**Given information**
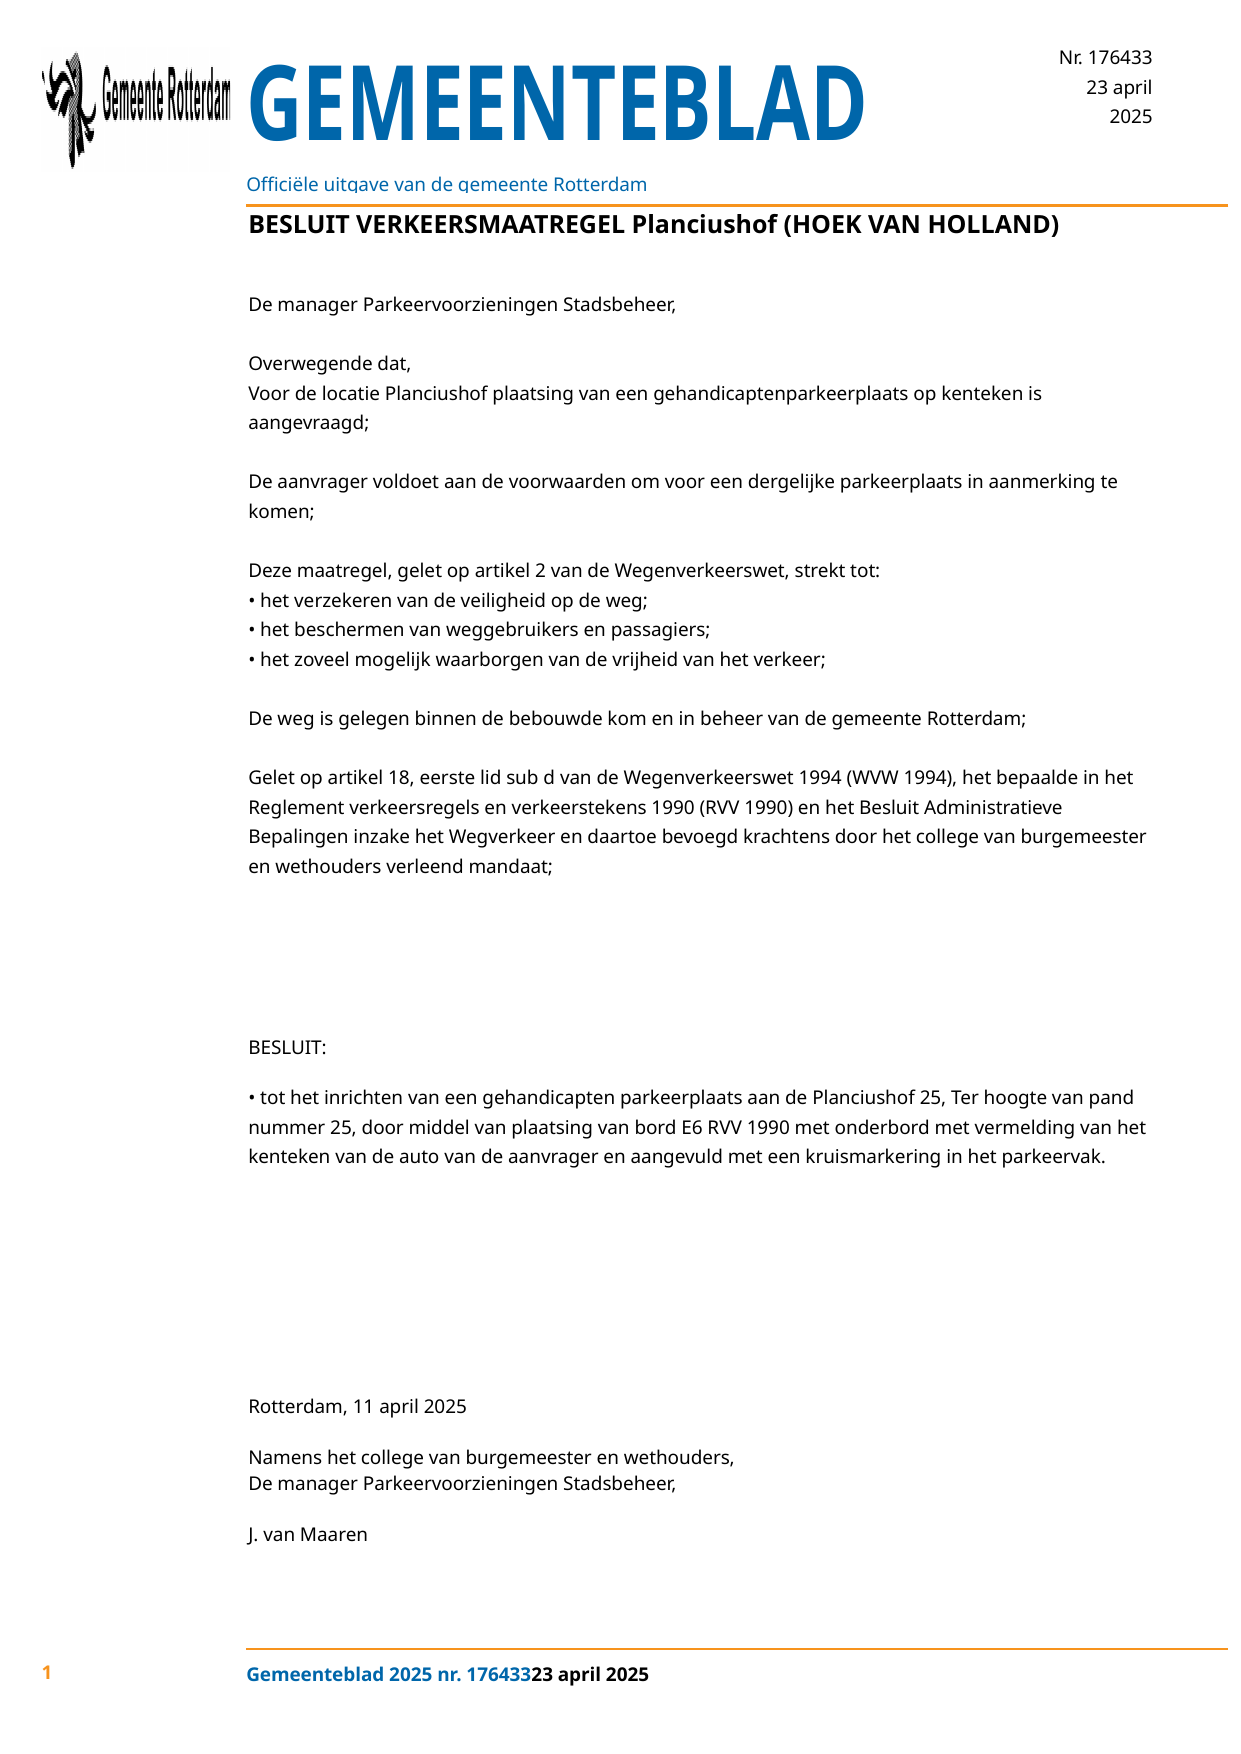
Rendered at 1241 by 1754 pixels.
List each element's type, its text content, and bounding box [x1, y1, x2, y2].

text De weg is gelegen binnen de bebouwde kom en in beheer van de gemeente Rotterdam; [248, 705, 1152, 731]
text BESLUIT: [248, 1034, 1152, 1060]
text • het verzekeren van de veiligheid op de weg; [248, 587, 1152, 613]
text De aanvrager voldoet aan de voorwaarden om voor een dergelijke parkeerplaats in aanmerking te komen; [248, 468, 1152, 524]
text • tot het inrichten van een gehandicapten parkeerplaats aan de Planciushof 25, Ter hoogte van pand nummer 25, door middel van plaatsing van bord E6 RVV 1990 met onderbord met vermelding van het kenteken van de auto van de aanvrager en aangevuld met een kruismarkering in het parkeervak. [248, 1084, 1152, 1169]
text Namens het college van burgemeester en wethouders, [248, 1444, 1152, 1470]
text BESLUIT VERKEERSMAATREGEL Planciushof (HOEK VAN HOLLAND) [248, 207, 1152, 241]
text J. van Maaren [248, 1522, 1152, 1547]
picture [41, 47, 231, 172]
text Voor de locatie Planciushof plaatsing van een gehandicaptenparkeerplaats op kenteken is aangevraagd; [248, 380, 1152, 435]
text Rotterdam, 11 april 2025 [248, 1393, 1152, 1419]
text • het beschermen van weggebruikers en passagiers; [248, 616, 1152, 642]
text • het zoveel mogelijk waarborgen van de vrijheid van het verkeer; [248, 646, 1152, 672]
text Overwegende dat, [248, 350, 1152, 376]
text De manager Parkeervoorzieningen Stadsbeheer, [248, 291, 1152, 317]
text Gelet op artikel 18, eerste lid sub d van de Wegenverkeerswet 1994 (WVW 1994), het bepaalde in het Reglement verkeersregels en verkeerstekens 1990 (RVV 1990) en het Besluit Administratieve Bepalingen inzake het Wegverkeer en daartoe bevoegd krachtens door het college van burgemeester en wethouders verleend mandaat; [248, 764, 1152, 879]
text Deze maatregel, gelet op artikel 2 van de Wegenverkeerswet, strekt tot: [248, 557, 1152, 583]
text De manager Parkeervoorzieningen Stadsbeheer, [248, 1470, 1152, 1496]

**Problem**
Format as a numbered list the lines from the start of the entries through the line containing "List each element's". Omit pictures and blank lines.

**Complete response**
1. Rendered at 1241 by 1754 pixels.
2. List each element's type, its text content, and bounding box [x1, y1, x2, y2].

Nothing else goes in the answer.